“The Ironsmith,” by Nicholas Guild: An outstanding historical novel

This new novel from Nicholas Guild is a damned good read — at once a deeply intriguing historical novel and a keep-the-pages-turning tale of intrigue and suspense.


The novel is set in the area of Galilee, Capernaum and Jerusalem in the days just before the New Testament documents came to be. The protagonist is Noah, a clever and hard-working ironsmith. Noah is a man of integrity, who seeks little more than to live a happy life, obey the commandments,  take care of his family and leave his apprentices in a position to be successful tradesmen themselves. A widower, he also seeks to start a new life with Deborah, a fish merchant’s widow. 

However, Noah’s cousin and best friend is Joshua — who would become known to later generations as Jesus Christ. Joshua picks up the teachings of his mentor, John the Baptist, after the latter’s arrest. In so doing, Joshua draws the gaze of power brokers in the government of Herod Antipas, and soon Noah becomes embroiled in the plots against Joshua as well. Noah must tread a dangerous path, seeking to protect  himself and his family while trying to thwart the schemes arrayed against his friend.

Noah is a very engaging protagonist. He seeks to do the moral thing at every turn, even if it means personal danger. He does not understand his cousin’s talk of hearing the voice of God, but he stands by him anyway. The other people in his life, and those who would threaten it, also are depicted with skill. There are no wooden characters in this novel.

In expert, concise prose, Guild draws upon a mountain of historical research to portray another time and place, and to tell the story of a very human Jesus. It is no mean feat to tell a suspenseful tale surrounding events that the world knows so well (or at least thinks it does), but the author manages it nicely. 

It is not uncommon to hear people today refer to Jesus’ contemporaries in derogatory terms as “a bunch of goat herders,” but Guild depicts a complex society in which honor and dignity mean something, and in which practices that seem to us barbaric — for instance, transactions of goods and money associated with marriage — are, in fact, considered points of honor in their time and place. 

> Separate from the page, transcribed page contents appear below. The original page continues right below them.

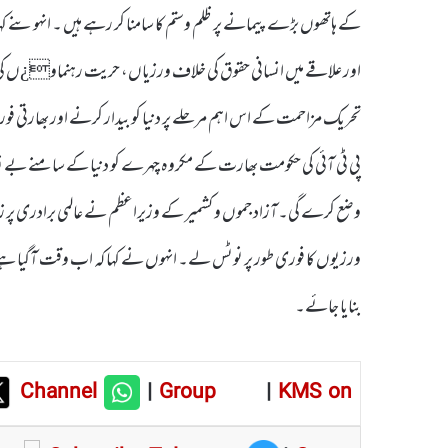
کے ہاتھوں بڑے پیمانے پر ظلم وستم کا سامنا کر رہے ہیں ۔ انہوںنے کہ
اور علاقے میں انسانی حقوق کی خلاف ورزیاں، حریت رہنماو¿ں کی بلا
تحریک مزاحمت کے اس اہم مرحلے پر دنیا کو بیدار کرنے اور بھارتی 
پی ٹی آئی کی حکومت بھارت کے مکروہ چہرے کو دنیا کے سامنے بے ن
وضع کرے گی۔آزاد جموں و کشمیر کے وزیراعظم نے عالمی برادری پر زور د
ورزیوں کا فوری طور پر نوٹس لے۔ انہوں نے کہا کہ اب وقت آگیا ہے کہ
بنایا جائے۔
Channel
|
Group
|
KMS on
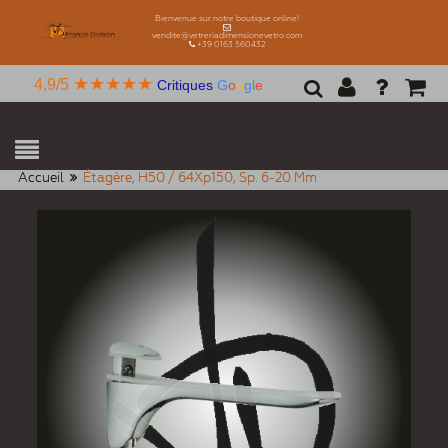
Bienvenue sur notre boutique online!
vendite@vetreriadimensionevetro.com
+39 0163 560432
★★★★★
4,9/5
Critiques
G
o
o
g
l
e
Accueil
Étagère, H50 / 64Xp150, Sp. 6-20 Mm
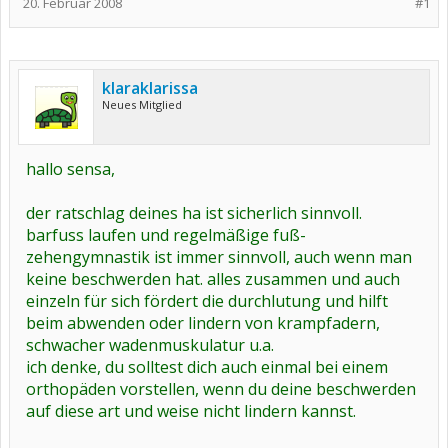
20. Februar 2008
#1
klaraklarissa
Neues Mitglied
hallo sensa,
der ratschlag deines ha ist sicherlich sinnvoll.
barfuss laufen und regelmäßige fuß-
zehengymnastik ist immer sinnvoll, auch wenn man
keine beschwerden hat. alles zusammen und auch
einzeln für sich fördert die durchlutung und hilft
beim abwenden oder lindern von krampfadern,
schwacher wadenmuskulatur u.a.
ich denke, du solltest dich auch einmal bei einem
orthopäden vorstellen, wenn du deine beschwerden
auf diese art und weise nicht lindern kannst.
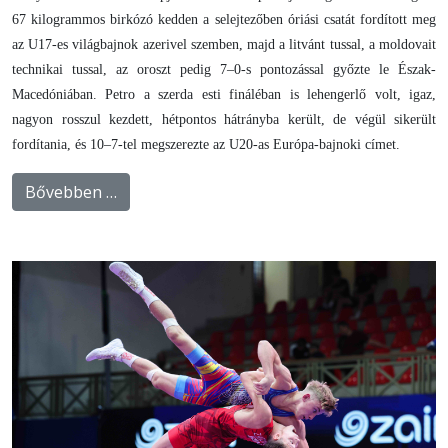
67 kilogrammos birkózó kedden a selejtezőben óriási csatát fordított meg
az U17-es világbajnok azerivel szemben, majd a litvánt tussal, a moldovait
technikai tussal, az oroszt pedig 7–0-s pontozással győzte le Észak-
Macedóniában. Petro a szerda esti fináléban is lehengerlő volt, igaz,
nagyon rosszul kezdett, hétpontos hátrányba került, de végül sikerült
fordítania, és 10–7-tel megszerezte az U20-as Európa-bajnoki címet.
Bővebben …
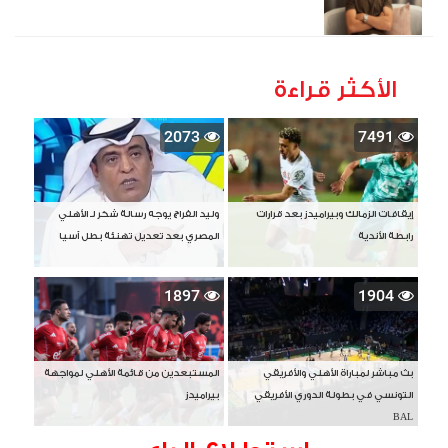
الأكثر قراءة
2073
7491
إيقافات الزمالك وبيراميدز بعد قرارات
وليد الفراج يوجه رسالة شكر لـ الأهلي
رابطة الأندية
المصري بعد تعديل تهنئة بطل آسيا
1897
1904
بث مباشر لمباراة الأهلي والأفريقي
المستبعدين من قائمة الأهلي لمواجهة
التونسي في بطولة الدوري الأفريقي
بيراميدز
BAL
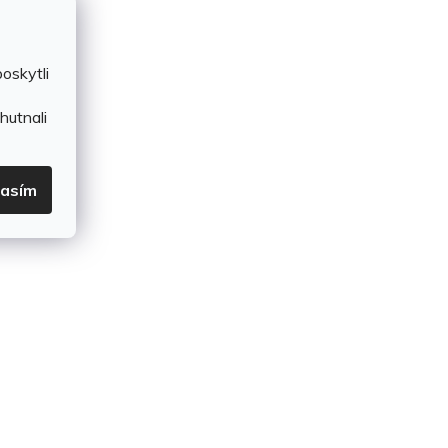
oskytli
hutnali
lasím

Some readers, no doubt, will have trouble with Guild’s depiction of Joshua as a fully human being. There is no divine birth, no corpses are raised from the dead, no storms are calmed with a wave of a hand. Joshua himself, while convinced he is hearing directly from God, seems at times to be unsure of what is happening. It is a depiction based upon much scholarship into the life and times of the historical Jesus, and it is left to the reader to decide to what degree this very human Jesus might also be divine.

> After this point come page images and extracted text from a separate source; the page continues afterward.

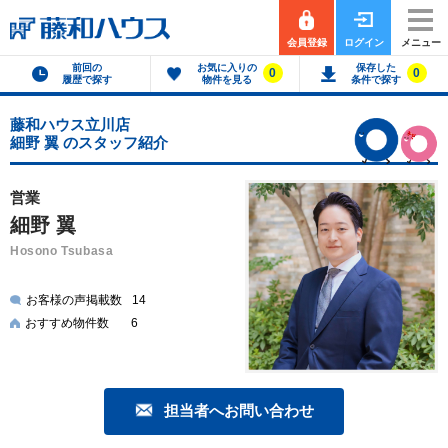
会員登録
ログイン
メニュー
前回の
お気に入りの
保存した
0
0
履歴で探す
物件を見る
条件で探す
藤和ハウス立川店
細野 翼 のスタッフ紹介
営業
細野 翼
Hosono Tsubasa
お客様の声掲載数
14
おすすめ物件数
6
担当者へお問い合わせ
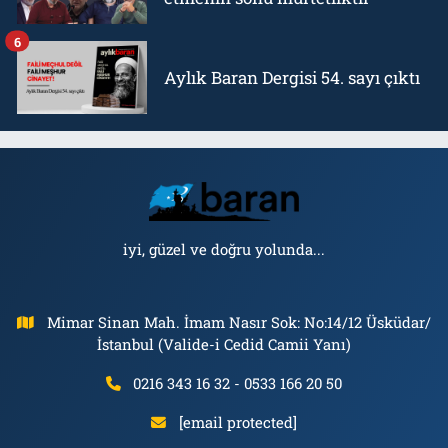
6
Aylık Baran Dergisi 54. sayı çıktı
iyi, güzel ve doğru yolunda...
Mimar Sinan Mah. İmam Nasır Sok: No:14/12 Üsküdar/
İstanbul (Valide-i Cedid Camii Yanı)
0216 343 16 32 - 0533 166 20 50
[email protected]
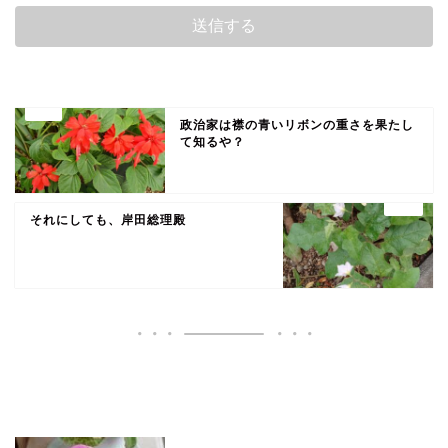
政治家は襟の青いリボンの重さを果たし
て知るや？
それにしても、岸田総理殿
いいね♪ランキング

Personally, I found the character of Noah to be more inspiring, through his determination to stand by those he loves and to do the right and moral thing, no matter what dangers that might mean for him.

I highly recommend this novel to any and all who wonder how a fully human Jesus might have become the inspiration we know today. There is much imagination involved in Guild’s plot, of course; this is a novel, and no one is claiming that everything in the story happened just so.  Still, a suspenseful page-turner that also makes you think deeply about the foundations of faith and belief and the role of irony in human history … well, those don’t come around every day.

Give it a read. And check out Guild’s previous novels — spy thrillers, crime novels and historical epics — as well. The man can tell a story.